Essays on Venture Capital and Innovation.

Authors Publication date
2019
Publication type
Thesis
Summary This thesis discusses the business of encouraging entrepreneurial and innovative activities. The first chapter examines and evaluates the private sector's response to public participation in venture capital. The second chapter investigates and estimates the performance gap between government and private venture capital funds and the determinants of this gap. The third chapter provides a theoretical framework for understanding and analyzing the motivation for firm-level innovation in industrial networks. In Chapter 1, titled "Can Governments Foster Venture Capital Development?", I examine the role of government intervention in the emergence of venture capital (VC) in China from 1999 to 2013, using a unique policy experiment and innovative data base.

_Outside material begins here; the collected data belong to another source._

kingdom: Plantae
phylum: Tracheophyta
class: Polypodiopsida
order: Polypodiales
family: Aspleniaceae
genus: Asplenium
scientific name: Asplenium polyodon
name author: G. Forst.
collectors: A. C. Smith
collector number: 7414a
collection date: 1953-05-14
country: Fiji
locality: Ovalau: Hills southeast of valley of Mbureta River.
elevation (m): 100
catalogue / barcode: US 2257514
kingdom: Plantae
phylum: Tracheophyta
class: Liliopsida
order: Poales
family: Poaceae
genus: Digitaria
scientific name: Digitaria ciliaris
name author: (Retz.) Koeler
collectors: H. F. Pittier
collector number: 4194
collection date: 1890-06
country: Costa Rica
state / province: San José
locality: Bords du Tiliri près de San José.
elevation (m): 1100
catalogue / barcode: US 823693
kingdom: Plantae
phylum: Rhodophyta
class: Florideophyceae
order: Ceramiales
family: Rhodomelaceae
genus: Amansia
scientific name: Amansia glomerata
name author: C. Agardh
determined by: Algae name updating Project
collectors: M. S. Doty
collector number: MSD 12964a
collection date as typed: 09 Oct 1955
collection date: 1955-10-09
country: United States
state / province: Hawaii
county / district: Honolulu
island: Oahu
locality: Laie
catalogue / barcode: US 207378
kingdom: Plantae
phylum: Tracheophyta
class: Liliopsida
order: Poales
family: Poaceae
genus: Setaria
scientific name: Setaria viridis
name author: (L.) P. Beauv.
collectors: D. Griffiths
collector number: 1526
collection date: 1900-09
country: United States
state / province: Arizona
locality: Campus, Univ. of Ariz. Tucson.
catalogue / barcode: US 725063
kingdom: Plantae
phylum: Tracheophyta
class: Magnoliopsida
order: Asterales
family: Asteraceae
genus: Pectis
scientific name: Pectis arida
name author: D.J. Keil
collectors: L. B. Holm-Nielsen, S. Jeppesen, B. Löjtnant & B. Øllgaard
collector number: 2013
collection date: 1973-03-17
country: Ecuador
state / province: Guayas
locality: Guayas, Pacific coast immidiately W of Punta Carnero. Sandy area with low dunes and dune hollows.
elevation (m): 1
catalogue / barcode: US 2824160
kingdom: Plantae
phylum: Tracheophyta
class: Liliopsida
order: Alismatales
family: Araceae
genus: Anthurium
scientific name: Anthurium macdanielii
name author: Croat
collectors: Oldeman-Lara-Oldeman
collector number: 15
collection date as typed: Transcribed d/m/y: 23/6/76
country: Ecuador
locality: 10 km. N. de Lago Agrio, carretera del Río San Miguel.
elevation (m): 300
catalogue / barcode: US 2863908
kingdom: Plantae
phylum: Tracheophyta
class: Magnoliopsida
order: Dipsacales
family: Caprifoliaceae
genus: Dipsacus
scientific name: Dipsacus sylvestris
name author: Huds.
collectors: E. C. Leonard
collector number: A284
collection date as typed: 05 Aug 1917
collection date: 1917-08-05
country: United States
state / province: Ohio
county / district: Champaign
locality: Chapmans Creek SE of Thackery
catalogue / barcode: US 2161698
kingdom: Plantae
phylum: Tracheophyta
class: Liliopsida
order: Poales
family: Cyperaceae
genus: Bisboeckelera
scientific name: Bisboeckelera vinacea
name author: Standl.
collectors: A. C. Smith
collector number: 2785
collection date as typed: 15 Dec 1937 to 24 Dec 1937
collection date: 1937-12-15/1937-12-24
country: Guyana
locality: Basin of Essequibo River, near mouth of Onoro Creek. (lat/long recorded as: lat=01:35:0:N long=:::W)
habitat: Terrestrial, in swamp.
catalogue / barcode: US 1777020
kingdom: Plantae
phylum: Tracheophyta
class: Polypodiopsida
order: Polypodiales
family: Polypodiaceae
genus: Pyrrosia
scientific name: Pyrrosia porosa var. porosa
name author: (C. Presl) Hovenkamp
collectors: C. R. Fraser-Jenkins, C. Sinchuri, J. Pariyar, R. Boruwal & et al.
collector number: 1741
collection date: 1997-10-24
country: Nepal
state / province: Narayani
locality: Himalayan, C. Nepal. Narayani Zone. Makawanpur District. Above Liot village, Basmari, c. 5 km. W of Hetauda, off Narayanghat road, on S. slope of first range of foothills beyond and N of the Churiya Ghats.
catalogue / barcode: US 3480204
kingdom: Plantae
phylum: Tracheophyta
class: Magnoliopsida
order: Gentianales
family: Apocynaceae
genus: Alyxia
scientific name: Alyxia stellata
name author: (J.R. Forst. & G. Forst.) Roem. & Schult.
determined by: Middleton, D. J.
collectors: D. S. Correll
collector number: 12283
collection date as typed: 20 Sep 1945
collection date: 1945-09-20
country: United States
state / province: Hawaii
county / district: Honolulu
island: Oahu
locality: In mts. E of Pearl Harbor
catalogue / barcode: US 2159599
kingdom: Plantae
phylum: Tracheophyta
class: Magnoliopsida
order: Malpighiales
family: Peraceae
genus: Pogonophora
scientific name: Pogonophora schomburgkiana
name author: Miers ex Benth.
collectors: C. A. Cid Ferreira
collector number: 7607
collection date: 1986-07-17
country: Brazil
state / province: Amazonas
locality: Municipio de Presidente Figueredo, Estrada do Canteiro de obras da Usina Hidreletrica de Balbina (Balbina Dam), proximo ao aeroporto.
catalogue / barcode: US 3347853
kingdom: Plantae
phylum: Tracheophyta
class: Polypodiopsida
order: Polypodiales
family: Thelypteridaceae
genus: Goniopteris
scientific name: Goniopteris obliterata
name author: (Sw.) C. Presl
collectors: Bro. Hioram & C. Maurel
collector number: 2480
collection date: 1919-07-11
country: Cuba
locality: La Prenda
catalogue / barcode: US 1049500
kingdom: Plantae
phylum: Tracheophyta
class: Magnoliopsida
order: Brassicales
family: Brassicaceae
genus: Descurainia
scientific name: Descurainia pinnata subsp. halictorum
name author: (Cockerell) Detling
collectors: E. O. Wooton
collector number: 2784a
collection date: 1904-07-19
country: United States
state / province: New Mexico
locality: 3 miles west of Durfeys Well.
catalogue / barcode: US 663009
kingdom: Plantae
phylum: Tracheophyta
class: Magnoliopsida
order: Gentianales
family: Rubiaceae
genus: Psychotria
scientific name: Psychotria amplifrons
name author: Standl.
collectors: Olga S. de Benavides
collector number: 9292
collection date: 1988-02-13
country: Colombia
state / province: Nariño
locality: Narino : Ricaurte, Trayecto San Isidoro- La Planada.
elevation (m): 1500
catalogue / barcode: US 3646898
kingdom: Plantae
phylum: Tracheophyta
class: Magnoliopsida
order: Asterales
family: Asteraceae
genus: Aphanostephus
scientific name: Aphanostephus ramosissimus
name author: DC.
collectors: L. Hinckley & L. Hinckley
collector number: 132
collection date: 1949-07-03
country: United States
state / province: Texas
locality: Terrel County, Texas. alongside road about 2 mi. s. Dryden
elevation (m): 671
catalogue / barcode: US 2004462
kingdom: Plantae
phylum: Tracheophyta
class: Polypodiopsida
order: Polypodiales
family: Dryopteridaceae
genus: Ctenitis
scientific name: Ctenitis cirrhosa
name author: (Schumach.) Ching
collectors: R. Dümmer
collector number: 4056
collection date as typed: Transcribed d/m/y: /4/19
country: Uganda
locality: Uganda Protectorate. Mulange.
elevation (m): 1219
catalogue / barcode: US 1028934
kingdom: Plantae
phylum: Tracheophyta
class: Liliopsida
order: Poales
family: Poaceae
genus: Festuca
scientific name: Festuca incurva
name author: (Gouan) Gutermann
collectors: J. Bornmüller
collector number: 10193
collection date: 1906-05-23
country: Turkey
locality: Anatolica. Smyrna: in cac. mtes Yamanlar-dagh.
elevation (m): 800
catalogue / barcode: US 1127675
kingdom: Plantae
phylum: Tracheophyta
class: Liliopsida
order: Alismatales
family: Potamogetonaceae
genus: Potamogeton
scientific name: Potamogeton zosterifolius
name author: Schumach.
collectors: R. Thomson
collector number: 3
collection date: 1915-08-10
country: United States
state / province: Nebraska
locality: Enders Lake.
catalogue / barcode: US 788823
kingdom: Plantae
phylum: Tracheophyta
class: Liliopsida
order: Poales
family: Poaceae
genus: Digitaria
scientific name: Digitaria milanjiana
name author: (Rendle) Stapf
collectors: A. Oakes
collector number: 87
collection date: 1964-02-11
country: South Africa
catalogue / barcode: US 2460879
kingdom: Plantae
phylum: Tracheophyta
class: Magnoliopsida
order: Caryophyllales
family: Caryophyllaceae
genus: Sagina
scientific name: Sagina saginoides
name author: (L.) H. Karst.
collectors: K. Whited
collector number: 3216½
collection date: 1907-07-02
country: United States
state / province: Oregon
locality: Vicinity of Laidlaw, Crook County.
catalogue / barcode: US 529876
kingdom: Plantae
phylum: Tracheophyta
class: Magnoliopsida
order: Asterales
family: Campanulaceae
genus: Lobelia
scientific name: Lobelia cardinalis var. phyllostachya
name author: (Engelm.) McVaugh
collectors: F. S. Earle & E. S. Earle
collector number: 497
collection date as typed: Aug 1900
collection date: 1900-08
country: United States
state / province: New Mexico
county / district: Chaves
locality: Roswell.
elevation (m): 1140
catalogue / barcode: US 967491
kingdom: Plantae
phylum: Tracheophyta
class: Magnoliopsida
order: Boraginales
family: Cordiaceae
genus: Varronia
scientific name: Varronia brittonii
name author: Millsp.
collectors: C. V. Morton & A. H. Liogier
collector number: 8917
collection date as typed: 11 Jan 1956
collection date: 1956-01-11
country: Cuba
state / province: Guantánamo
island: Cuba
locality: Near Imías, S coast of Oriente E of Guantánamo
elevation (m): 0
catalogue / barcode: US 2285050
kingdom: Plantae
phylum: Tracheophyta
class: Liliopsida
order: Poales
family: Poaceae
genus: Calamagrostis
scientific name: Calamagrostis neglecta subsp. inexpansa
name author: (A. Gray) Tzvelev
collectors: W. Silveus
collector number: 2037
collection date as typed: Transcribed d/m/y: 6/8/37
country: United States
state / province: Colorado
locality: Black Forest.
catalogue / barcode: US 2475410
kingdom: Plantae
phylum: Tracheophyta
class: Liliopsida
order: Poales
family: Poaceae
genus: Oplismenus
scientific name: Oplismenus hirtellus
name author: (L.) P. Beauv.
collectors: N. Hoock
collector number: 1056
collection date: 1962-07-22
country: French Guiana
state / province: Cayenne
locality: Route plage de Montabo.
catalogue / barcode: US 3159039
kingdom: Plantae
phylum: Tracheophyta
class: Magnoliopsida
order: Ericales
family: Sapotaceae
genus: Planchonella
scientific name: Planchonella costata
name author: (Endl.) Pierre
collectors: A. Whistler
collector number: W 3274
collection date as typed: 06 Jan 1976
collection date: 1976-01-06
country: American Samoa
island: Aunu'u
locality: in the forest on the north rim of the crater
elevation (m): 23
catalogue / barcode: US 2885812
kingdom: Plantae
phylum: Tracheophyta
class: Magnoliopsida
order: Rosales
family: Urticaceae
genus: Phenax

The statistical analysis, using the double-difference method, shows that the central government's program leads to an increase in local investment by both public and private VC funds. In Chapter 2, titled "(Under)performance of public venture capital: evidence and explanations," I use a sample from the same source as in Chapter 1, and find that startups backed by government VC funds are less likely to go public than private VC funds. The results indicate that the performance gap is reduced as the venture capital market moves to a more advanced stage. In Chapter 3, "Corporate Association under Imperfect Information along the Global Value Chain," (co-authored with Rui Zhang), we show the existence of multiple equilibria in which a supplier may be associated with different seats, but at different stages of the value chain. Our model also includes countervailing forces of firm innovation incentives and we predict a non-monotonic trend between innovation and firm productivity.